Liquidazione Unieco: venti pretendenti per la divisione Ambiente

16/11/2018 – Sono arrivate venti risposte all’avviso per la manifestazione di interesse legata alla vendita della Divisione Ambiente della cooperativa Unieco in liquidazione coatta amministrativa  dall’aprile 2017.

Si sono fatti avanti, inviando i documenti preliminari, soggetti pubblici, misti pubblico/privati, privati italiani e stranieri. Ora sarà svolta l’analisi cosiddetta di “pre-sounding”, necessaria per poter redigere con maggiore dettaglio i documenti per il prossimo bando di gara con la richiesta delle offerte. la conclusione dell’iter è prevista entro giugno 2019. 

Corrado Baldini

Il tempo non era molto, ma nei trenta giorni indicati dal bando per la manifestazione di interesse non vincolante promosso dal Commissario Liquidatore di Unieco,  Corrado Baldini, il mercato ha dato risposte oltre ogni aspettativa,  a riprova dell’appetibilità della proposta.

“I gruppi e le aziende del settore che si sono manifestate (di natura pubblica, oppure mista pubblico/privata privata) – rileva una nota di Unieco ambiente – rappresentano una parte importante del mercato dei servizi ambientali e dei rifiuti, sia italiano che estero. La stragrande maggioranza delle manifestazioni hanno scelto l’opzione privilegiata (e cioè l’acquisizione di tutto il Gruppo Ambiente) mentre nettamente minoritario l’interesse per l’acquisizione di uno solo dei rami d’azienda (Reggio Emilia o Toscana)>.

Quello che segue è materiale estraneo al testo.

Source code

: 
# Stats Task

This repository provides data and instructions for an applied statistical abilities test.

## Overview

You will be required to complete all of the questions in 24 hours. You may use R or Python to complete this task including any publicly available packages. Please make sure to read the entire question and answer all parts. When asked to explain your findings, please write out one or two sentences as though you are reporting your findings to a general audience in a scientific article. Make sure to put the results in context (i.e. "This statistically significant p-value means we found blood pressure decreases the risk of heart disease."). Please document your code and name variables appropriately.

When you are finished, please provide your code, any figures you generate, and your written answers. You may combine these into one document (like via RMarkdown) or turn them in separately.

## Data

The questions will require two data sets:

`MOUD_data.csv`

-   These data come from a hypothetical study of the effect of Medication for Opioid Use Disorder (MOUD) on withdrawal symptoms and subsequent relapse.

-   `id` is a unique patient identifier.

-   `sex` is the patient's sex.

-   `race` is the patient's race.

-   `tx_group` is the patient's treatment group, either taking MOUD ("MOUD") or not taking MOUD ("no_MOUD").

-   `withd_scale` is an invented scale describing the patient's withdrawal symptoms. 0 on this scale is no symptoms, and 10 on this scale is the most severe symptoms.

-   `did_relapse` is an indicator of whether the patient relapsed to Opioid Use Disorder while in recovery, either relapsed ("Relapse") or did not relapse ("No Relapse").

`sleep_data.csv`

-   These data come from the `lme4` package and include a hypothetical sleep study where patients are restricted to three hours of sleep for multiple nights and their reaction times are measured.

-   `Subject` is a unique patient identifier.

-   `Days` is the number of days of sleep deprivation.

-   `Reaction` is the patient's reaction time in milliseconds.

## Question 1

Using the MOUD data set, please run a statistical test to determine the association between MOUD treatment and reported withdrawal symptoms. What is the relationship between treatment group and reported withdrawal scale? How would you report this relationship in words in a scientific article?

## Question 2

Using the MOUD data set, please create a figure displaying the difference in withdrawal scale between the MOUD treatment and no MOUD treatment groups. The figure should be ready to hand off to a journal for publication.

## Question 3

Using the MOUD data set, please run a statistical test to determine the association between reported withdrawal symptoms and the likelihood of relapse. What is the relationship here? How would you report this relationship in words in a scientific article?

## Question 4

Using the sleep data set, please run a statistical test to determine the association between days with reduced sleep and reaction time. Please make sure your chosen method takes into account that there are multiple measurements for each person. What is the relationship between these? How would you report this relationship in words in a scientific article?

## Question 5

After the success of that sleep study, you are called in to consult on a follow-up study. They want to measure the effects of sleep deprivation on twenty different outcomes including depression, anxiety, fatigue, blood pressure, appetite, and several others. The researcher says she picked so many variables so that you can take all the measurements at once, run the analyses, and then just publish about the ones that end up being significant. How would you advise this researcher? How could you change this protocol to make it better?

Siamo molto soddisfatti dell’attenzione che ci è stata riservata dal mercato – ha commentato il Commissario liquidatore Baldiniperché il nostro obiettivo era proprio quello di sondare l’interesse del mondo delle aziende private e pubbliche. Siamo fiduciosi che lo sviluppo della seconda fase possa consolidare questa attenzione, attraverso la formulazione delle offerte economiche e qualitative che andremo a richiedere, nell’interesse primario dei creditori di Unieco.

Ora si procederà alla verifica dei requisiti minimi richiesti tra cui l’affidabilità industriale ed economica patrimoniale, la consistenza del fatturato degli ultimi 5 anni, il portafoglio investimenti, l’aver corrisposto ai requisiti di legalità secondo la normativa antimafia.

A seguire saranno redatti i documenti da mettere alla base del bando di gara vero e proprio, nel quale saranno richieste l’offerta economica e quella qualitativa comprensiva di un nuovo piano industriale.

La manifestazione d’interesse è solo la prima tappa del percorso di vendita, al termine della quale, a valle della procedura competitiva citata, verrà assegnata la proprietà delle partecipazioni oggetto di cessione della holding ambientale reggiana.

I tempi di pubblicazione del nuovo bando di gara saranno collegati ai tempi di autorizzazione del Ministero per lo Sviluppo Economico, “ma indicativamente si prevede di concludere questa seconda fase nella prima parte del 2019″.